In an examination, a question pater consists of 12 questions divided into two parts i.e., Part I and Part II, containing 5 and 7 questions, respectively. A student is required to attempt 8 questions in all, selecting at least 3 from each part. In how many ways can a students select the questions ?

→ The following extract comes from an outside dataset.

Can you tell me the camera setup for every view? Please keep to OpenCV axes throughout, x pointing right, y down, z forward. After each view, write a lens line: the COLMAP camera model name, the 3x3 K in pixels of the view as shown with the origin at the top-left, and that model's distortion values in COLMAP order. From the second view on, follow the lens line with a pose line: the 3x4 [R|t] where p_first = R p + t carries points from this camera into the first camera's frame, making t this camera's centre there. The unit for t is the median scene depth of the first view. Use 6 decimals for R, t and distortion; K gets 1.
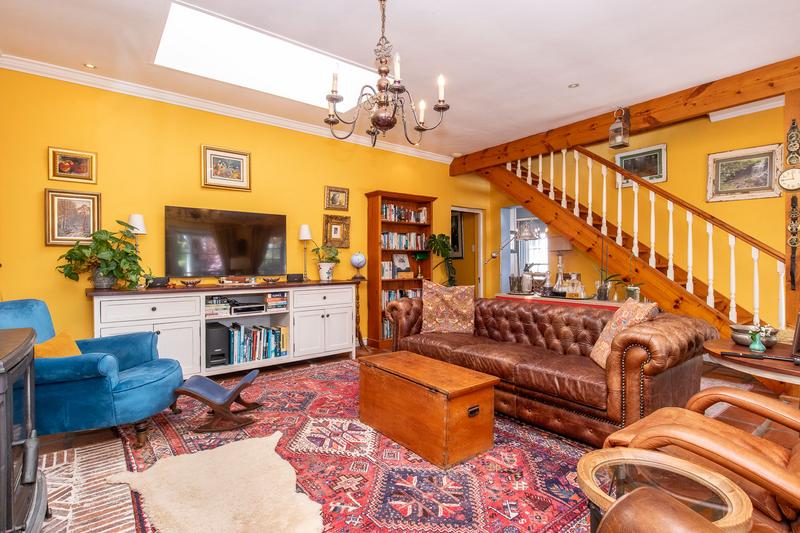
lens RADIAL K [[396.6, 0, 403.2], [0, 396.6, 263.7], [0, 0, 1]] dist [-0.007523, -0.000002]
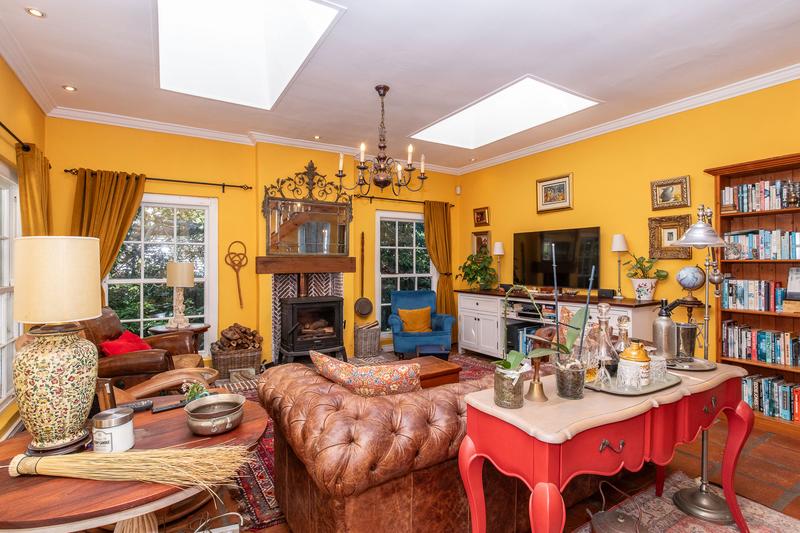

To solve the problem of how many ways a student can select questions from the examination paper, we will break it down step by step. ### Step 1: Understand the Problem We have two parts of questions: - Part I: 5 questions - Part II: 7 questions A student must attempt a total of 8 questions, with at least 3 questions from each part. ### Step 2: Determine the Possible Combinations Given the requirement of selecting at least 3 questions from each part, we can have the following combinations of selections: 1. 3 questions from Part I and 5 questions from Part II 2. 4 questions from Part I and 4 questions from Part II 3. 5 questions from Part I and 3 questions from Part II ### Step 3: Calculate the Number of Ways for Each Combination #### Combination 1: 3 from Part I and 5 from Part II - The number of ways to choose 3 questions from Part I (5 questions): \[ \text{Ways from Part I} = \binom{5}{3} = \frac{5!}{3!(5-3)!} = \frac{5 \times 4}{2 \times 1} = 10 \] - The number of ways to choose 5 questions from Part II (7 questions): \[ \text{Ways from Part II} = \binom{7}{5} = \binom{7}{2} = \frac{7!}{5!(7-5)!} = \frac{7 \times 6}{2 \times 1} = 21 \] - Total ways for this combination: \[ \text{Total for Combination 1} = 10 \times 21 = 210 \] #### Combination 2: 4 from Part I and 4 from Part II - The number of ways to choose 4 questions from Part I: \[ \text{Ways from Part I} = \binom{5}{4} = 5 \] - The number of ways to choose 4 questions from Part II: \[ \text{Ways from Part II} = \binom{7}{4} = \frac{7!}{4!(7-4)!} = \frac{7 \times 6 \times 5}{3 \times 2 \times 1} = 35 \] - Total ways for this combination: \[ \text{Total for Combination 2} = 5 \times 35 = 175 \] #### Combination 3: 5 from Part I and 3 from Part II - The number of ways to choose 5 questions from Part I: \[ \text{Ways from Part I} = \binom{5}{5} = 1 \] - The number of ways to choose 3 questions from Part II: \[ \text{Ways from Part II} = \binom{7}{3} = \frac{7!}{3!(7-3)!} = \frac{7 \times 6 \times 5}{3 \times 2 \times 1} = 35 \] - Total ways for this combination: \[ \text{Total for Combination 3} = 1 \times 35 = 35 \] ### Step 4: Calculate the Total Number of Ways Now, we add the total ways from all combinations: \[ \text{Total Ways} = 210 + 175 + 35 = 420 \] ### Final Answer The total number of ways a student can select the questions is **420**. ---